The role of an antistatic agent is to make the surface or the material itself slightly conductive, either by being conductive itself, or by absorbing moisture from the air; therefore, some humectants can be used. The molecules of an antistatic agent often have both hydrophilic and hydrophobic areas, similar to those of a surfactant; the hydrophobic side interacts with the surface of the material, while the hydrophilic side interacts with the air moisture and binds the water molecules.

Internal antistatic agents are designed to be mixed directly into the material, external antistatic agents are applied to the surface.
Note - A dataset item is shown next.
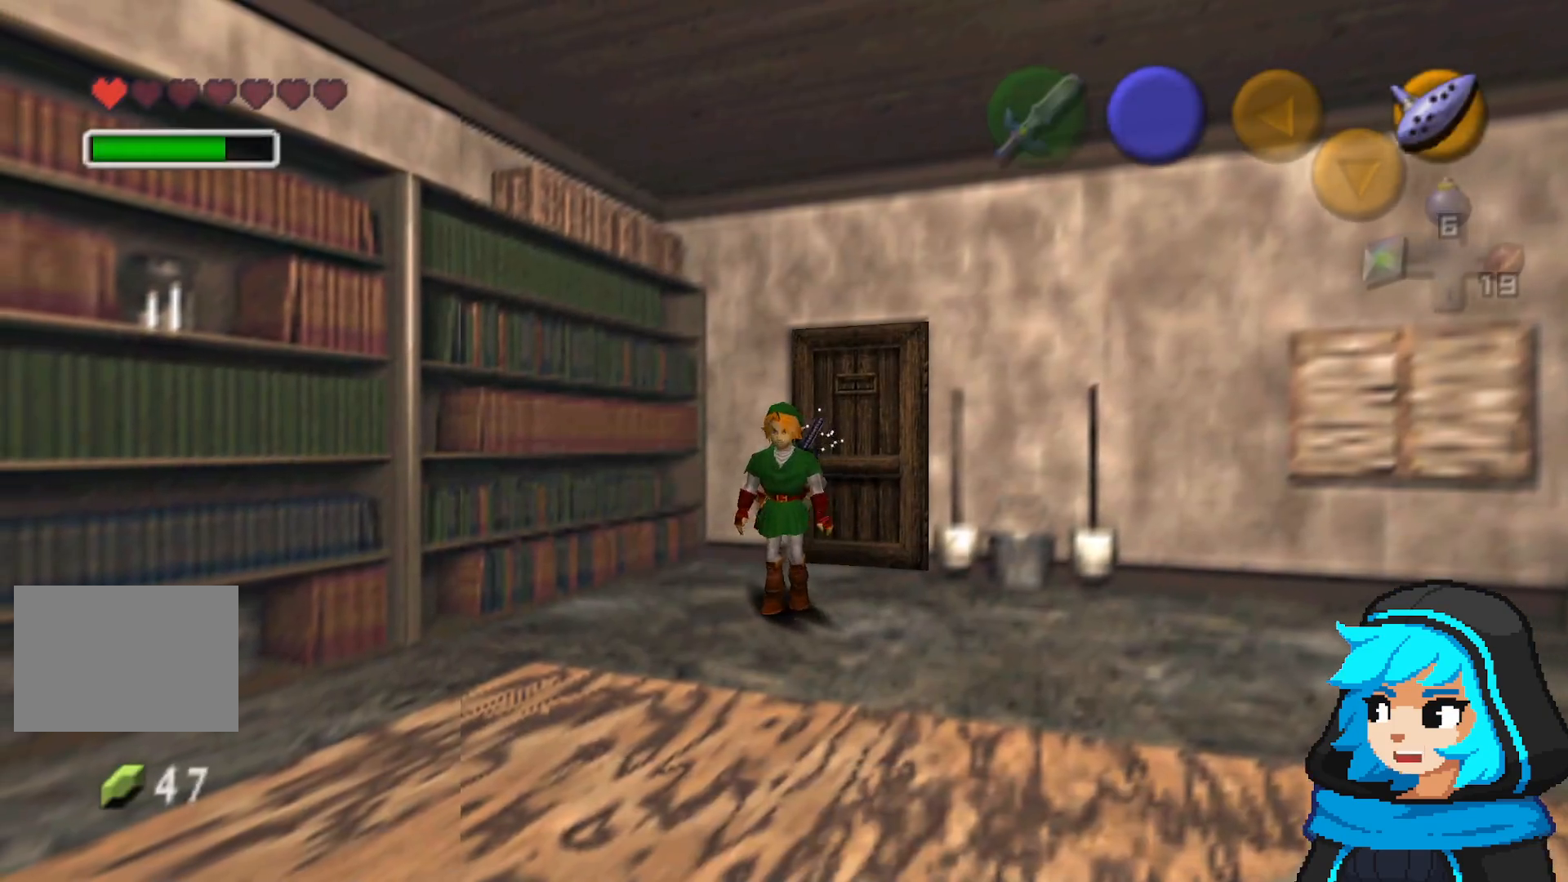
{"dt_ms": 500, "buttons": [], "left_stick": "right", "events": [[33, "left_stick", "down-right"], [217, "left_stick", "right"]]}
Common antistatic agents are based on long-chain aliphatic amines (optionally ethoxylated) and amides, quaternary ammonium salts (e.g., behentrimonium chloride or cocamidopropyl betaine), esters of phosphoric acid, polyethylene glycol esters, or polyols. Traditional migrating antistatic agents include long-chain alkyl phenols, ethoxylated amines, and glycerol esters, such as glycerol monostearate. Migrating antistatic agents offer cost-effective protection for short-term applications, but other applications need longer-term protection or the lower resistivity required to prevent sparks and protect electronics from electrostatic dissipation. These applications utilize permanent antistatic agents or conductive additives such as carbon black, conductive fibers, and nanomaterials. An antistatic agent for the treatment for coatings may also involve an ionic liquid or a solution of a salt in an ionic liquid. Indium tin oxide can be used as transparent antistatic coating of windows. It is also possible to use conductive polymers, like PEDOT:PSS and conducting polymer nanofibers, particularly polyaniline nanofibers. In general these systems are not very durable for coating, especially antimony tin oxide is used for durable systems, often in its nano form, it is then formulated to a final coating.

==Spinning and fibers==
Fibers are often treated with dilute solutions of antistatic agents together with lubricants. Typical antistate agents are alkyl phosphates and phosphonates, various soaps, and ammonium salts.

==Fuels==
Antistatic agents are also added to some military jet fuels, and to nonpolar organic solvents, to impart electrical conductivity, thus avoid buildup of static charge that could lead to sparks igniting fuel vapors. The static dissipator additive Stadis 450 is the agent added to some distillate fuels, commercial jet fuels, and to the military JP-8. "Stadis" is a trademarked brand, and Stadis 450 primarily consists of toluene, naphtha, dinonylnaphthylsulfonic acid, and propanol. Stadis 425 and Dorf Ketal's SR 1795 are similar compounds, for use in distillate fuels. Statsafe products are used in non-fuel applications. Antis DF3, similar to Stadis 425, is an amber-colored liquid composed of polyamine and polysulfone. Oil-soluble sulfonic acids, e.g. dodecylbenzenesulfonic acid, can be also used as part of some antistatic additives.

Antistatic agents can be added to nonpolar solvents to increase their conductivity to allow electrostatic spray painting. (Oxygenated solvents have too high conductivity to be used here.)

The polysulfones can be prepared by reacting olefins, notably alpha-olefins, with sulfur dioxide. The polyamines can be prepared by reacting epichlorohydrin with aliphatic monoamines.